** Opening DATA FOR THIS TASK block **
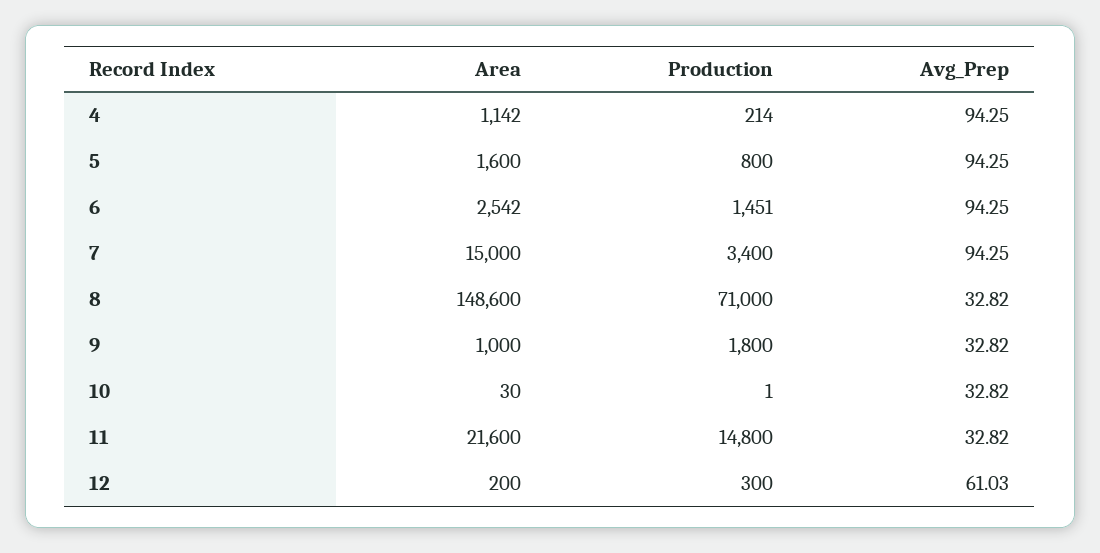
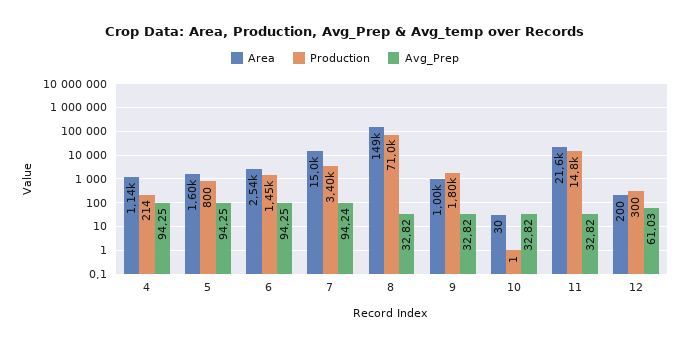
  {
    "Area": {
      "4": 1142,
      "5": 1600,
      "6": 2542,
      "7": 15000,
      "8": 148600,
      "9": 1000,
      "10": 30,
      "11": 21600,
      "12": 200
    },
    "Production": {
      "4": 214,
      "5": 800,
      "6": 1451,
      "7": 3400,
      "8": 71000,
      "9": 1800,
      "10": 1,
      "11": 14800,
      "12": 300
    },
    "Avg_Prep": {
      "4": 94.25,
      "5": 94.25,
      "6": 94.25,
-     "7": 94.25,
+     "7": 94.24,
      "8": 32.82,
      "9": 32.82,
      "10": 32.82,
      "11": 32.82,
      "12": 61.03
    }
  }

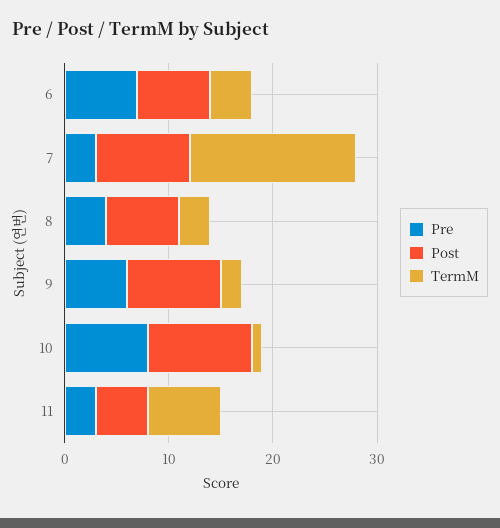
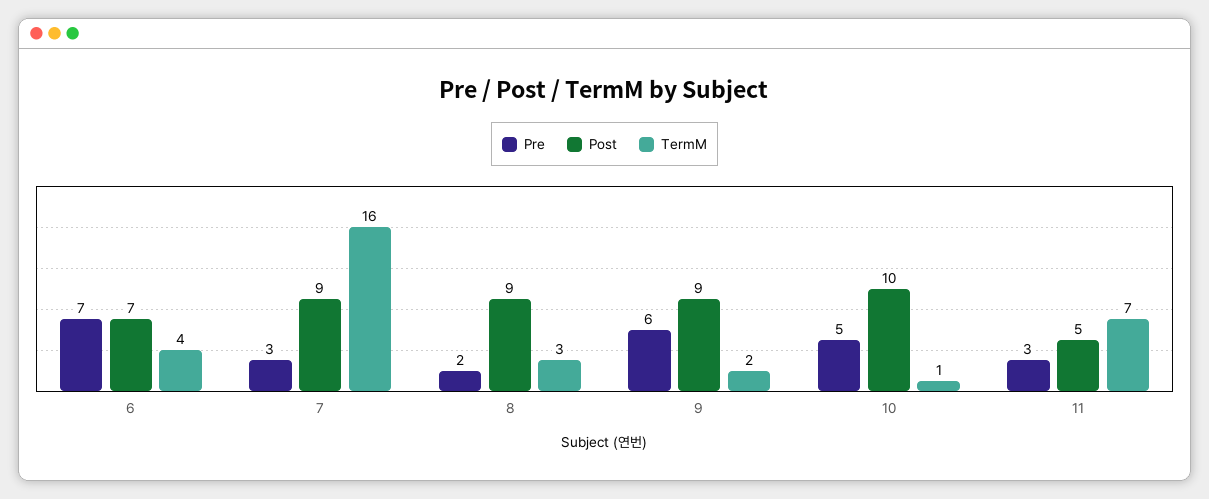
  {
    "Pre": {
      "6": 7,
      "7": 3,
-     "8": 4,
+     "8": 2,
      "9": 6,
-     "10": 8,
+     "10": 5,
      "11": 3
    },
    "Post": {
      "6": 7,
      "7": 9,
-     "8": 7,
+     "8": 9,
      "9": 9,
      "10": 10,
      "11": 5
    },
    "TermM": {
      "6": 4,
      "7": 16,
      "8": 3,
      "9": 2,
      "10": 1,
      "11": 7
    }
  }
** Closing DATA FOR THIS TASK block **
The preceding entries should be duplicated word for word; no picture belongs in the copy.

WRITTEN REPLY:
  {
    "Area": {
      "4": 1142,
      "5": 1600,
      "6": 2542,
      "7": 15000,
      "8": 148600,
      "9": 1000,
      "10": 30,
      "11": 21600,
      "12": 200
    },
    "Production": {
      "4": 214,
      "5": 800,
      "6": 1451,
      "7": 3400,
      "8": 71000,
      "9": 1800,
      "10": 1,
      "11": 14800,
      "12": 300
    },
    "Avg_Prep": {
      "4": 94.25,
      "5": 94.25,
      "6": 94.25,
-     "7": 94.25,
+     "7": 94.24,
      "8": 32.82,
      "9": 32.82,
      "10": 32.82,
      "11": 32.82,
      "12": 61.03
    }
  }

  {
    "Pre": {
      "6": 7,
      "7": 3,
-     "8": 4,
+     "8": 2,
      "9": 6,
-     "10": 8,
+     "10": 5,
      "11": 3
    },
    "Post": {
      "6": 7,
      "7": 9,
-     "8": 7,
+     "8": 9,
      "9": 9,
      "10": 10,
      "11": 5
    },
    "TermM": {
      "6": 4,
      "7": 16,
      "8": 3,
      "9": 2,
      "10": 1,
      "11": 7
    }
  }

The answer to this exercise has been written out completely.